Due to contiguous locations, the supply chains in BBIN countries are largely based on road and rail transportation rather than air. Airfreight is commonly needed for high-value low volume goods and those requiring quick delivery. Some of such products are handicraft, jewelry, apparel, carpets, tea, coffee, cardamom, and medicinal herbs among others, CUTS International said in a recently brought out briefing paper ‘Aviation Logistics in BBIN Sub-region’.

However, there is a need of integrating various modes of transport to ease the market access; moving goods from the production centre to the consumer’s market through the multi-modal system to achieve efficiency and reducing the cost of transportation. The aviation services among the BBIN countries are mostly confined between the capital cities. This is particularly true in the case of Bangladesh, Bhutan, and Nepal, according to the briefing paper.

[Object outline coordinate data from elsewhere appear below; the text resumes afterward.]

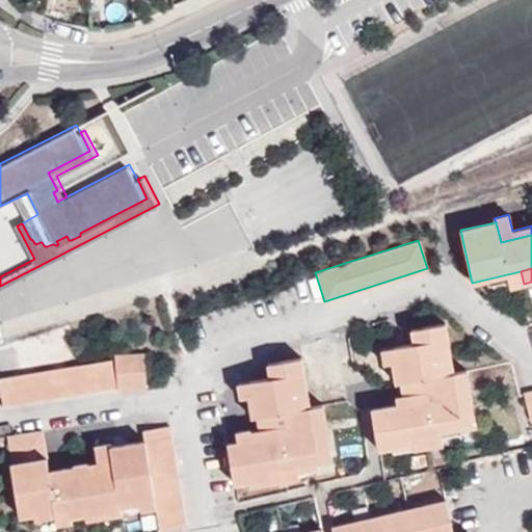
[(509,287),(524,284),(521,271),(507,274),(509,287)]
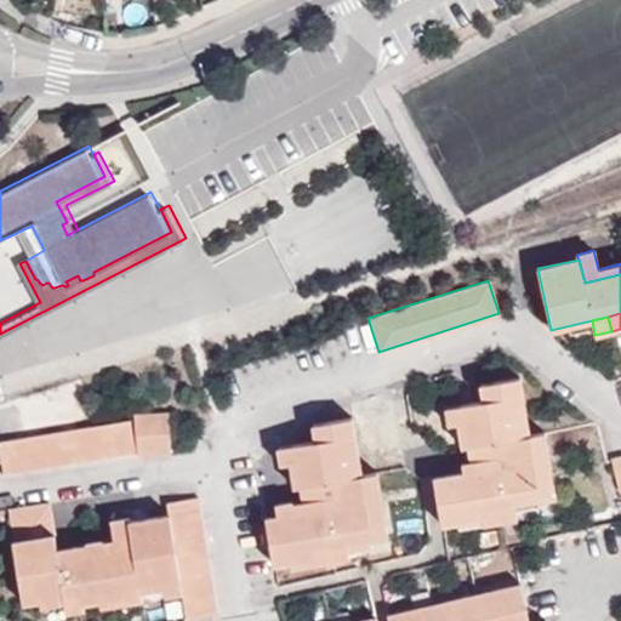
[(499,506),(517,503),(556,497),(545,432),(529,434),(519,377),(479,383),(483,402),(461,404),(468,446),(505,440),(508,466),(465,472),(433,477),(442,525),(480,518),(479,510),(499,506)]
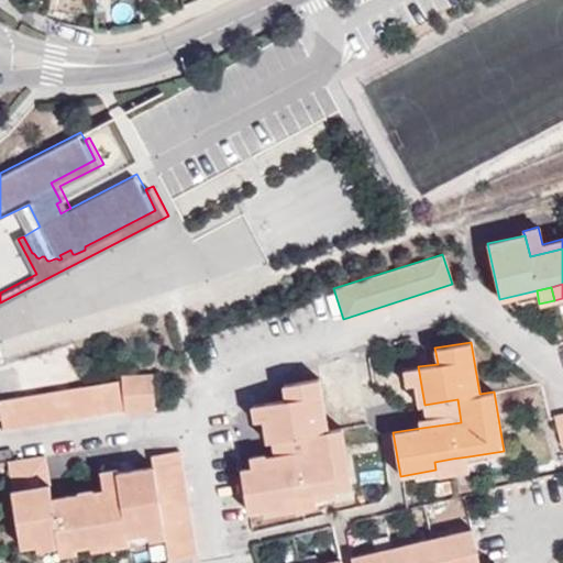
[(424,405),(418,366),(405,368),(406,386),(416,385),(419,405),(424,405)]
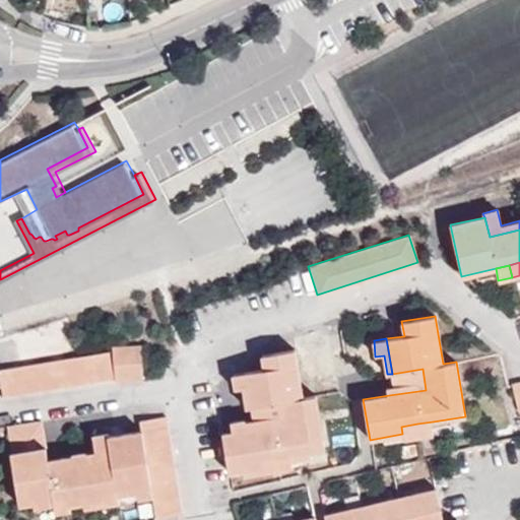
[(141,346),(112,347),(115,381),(142,381),(141,346)]
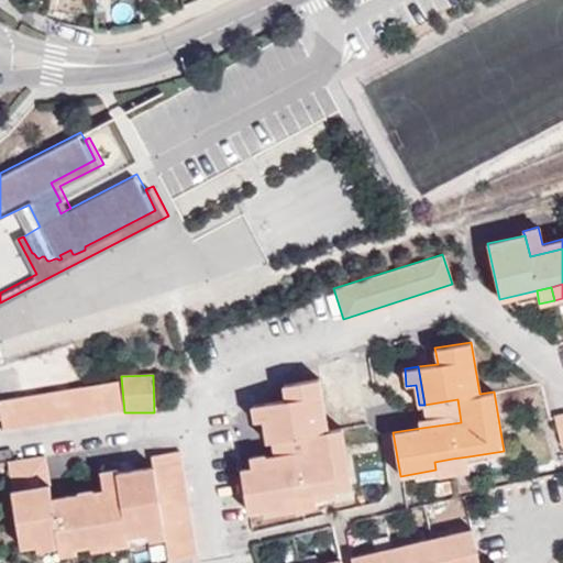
[(298,497),(337,490),(352,488),(342,429),(328,431),(320,378),(284,385),(286,400),(265,404),(268,420),(263,421),(266,442),(273,441),(287,439),(291,461),(252,466),(241,468),(249,514),(263,511),(282,508),(280,499),(298,497)]
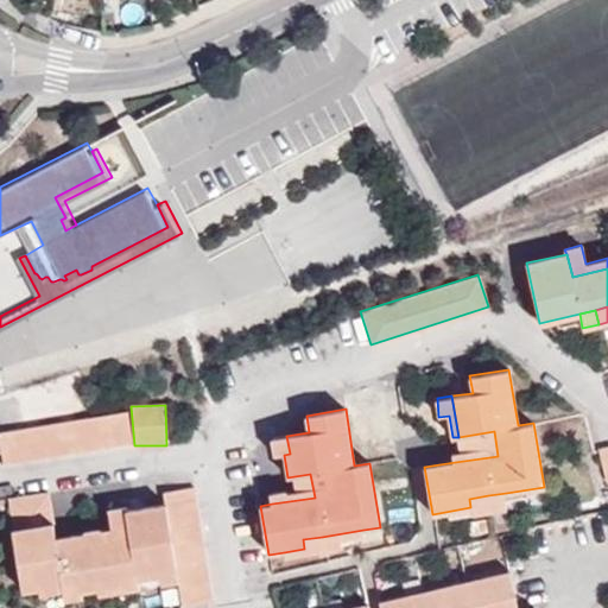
[(133,443),(127,412),(0,432),(0,450),(2,466),(133,443)]
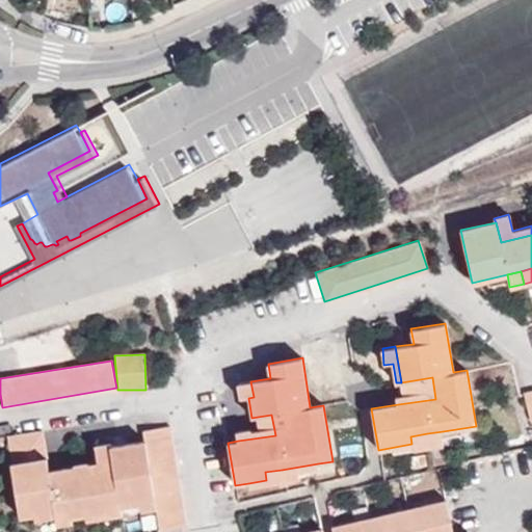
[(432,377),(401,382),(403,394),(396,395),(398,404),(435,399),(432,377)]
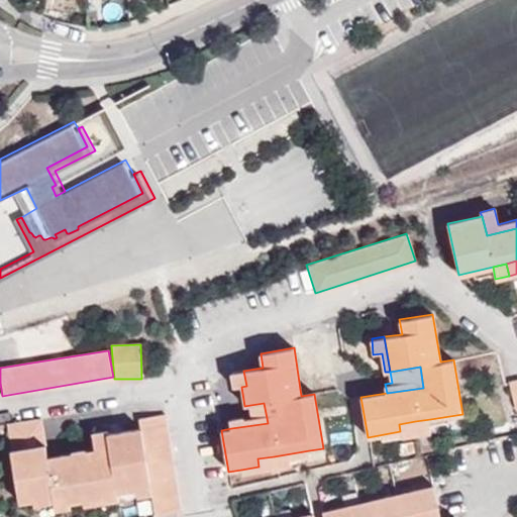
[(246,386),(243,371),(230,373),(233,388),(241,387),(246,386)]
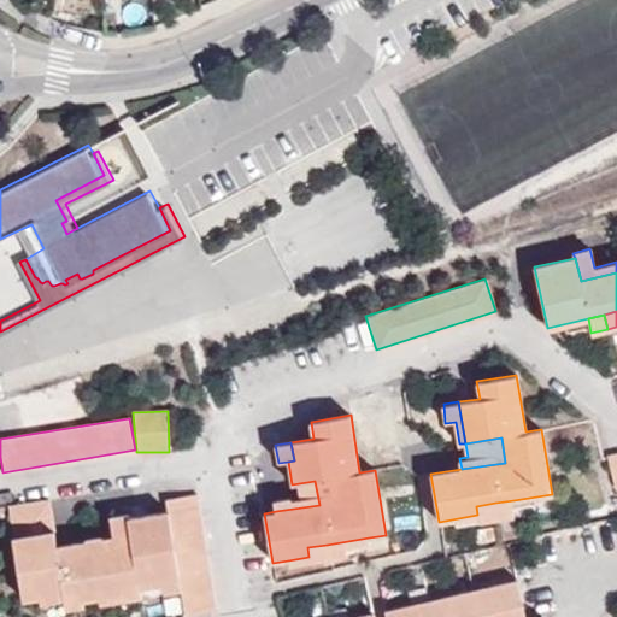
[(274,503),(276,511),(319,505),(315,481),(299,483),(301,499),(274,503)]
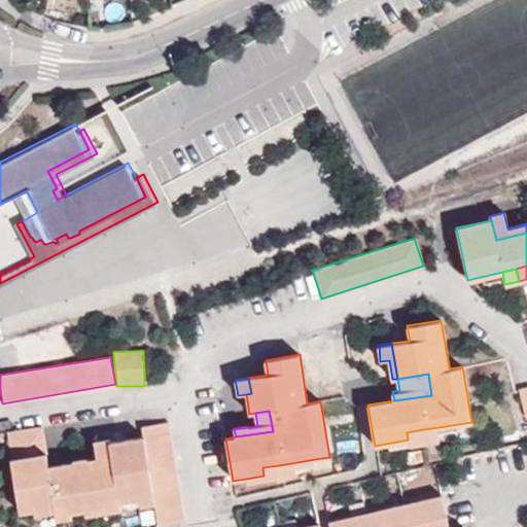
[(159,526),(183,523),(184,522),(167,423),(141,427),(143,436),(109,443),(113,464),(49,476),(48,467),(42,428),(7,434),(20,513),(33,510),(69,502),(71,512),(83,510),(104,506),(103,500),(117,497),(152,490),(155,503),(159,526)]
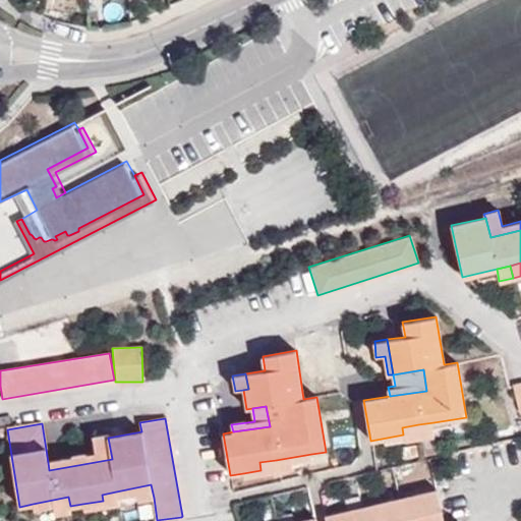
[(435,435),(433,422),(418,424),(420,438),(435,435)]
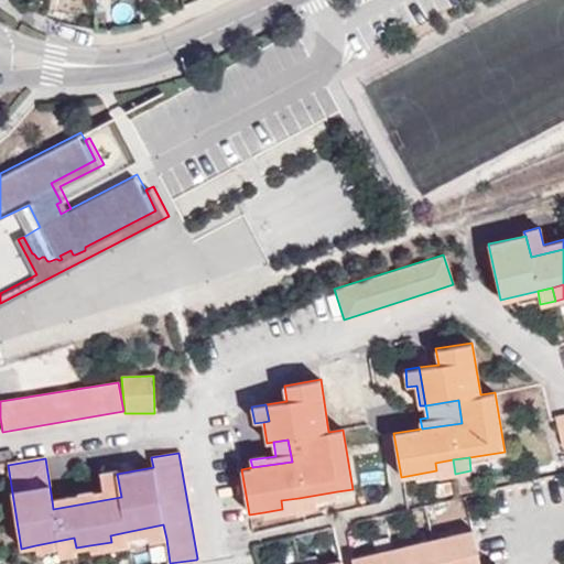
[(455,474),(453,459),(435,463),(436,470),(437,476),(455,474)]
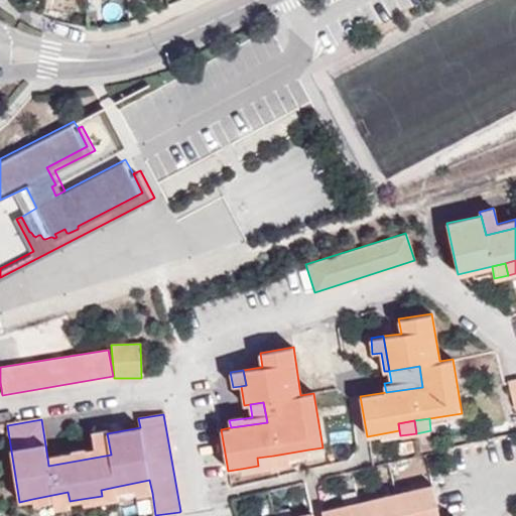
[(111,455),(107,433),(106,430),(92,433),(94,449),(47,458),(48,466),(111,455)]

There are prospects of establishing air linkages between other cities and industrial hubs, which remains unexplored. Such cities could be Pokhara, Biratnagar, and Bhairahawa in Nepal; Chittagong, Sylhet, Rajshahi, and Saedpur in Bangladesh and Shillong and Guwahati in north-east India. Hence, the air services should be developed in the sub-region in the hub and spoke fashion; the airports in capital and major cities serve as a hub and other industrial and business centers as spokes, according to the paper.

New Delhi, Kolkata, Dhaka, and Kathmandu airports could be developed as air hubs of the subregion. The feasibility of air linkages could be explored between other business centres like Pokhara-Paro (Bhutan), Biratnagar-Syedpur (Bangladesh), Pokhara-Lucknow (India), BhairahawaPatna/Bodhgaya, Bhairahawa-Kolkata, KathmanduGuwahati (India), and Dhaka-Guwahati and vice versa as new destinations, the paper recommended.

The bilateral air service agreement should be revisited and made more liberal that include open skies arrangements allowing any number of airlines of the BBIN countries, having unlimited rights to fly between the cities, without significant restrictions on capacity, frequency or price, the paper further recommended.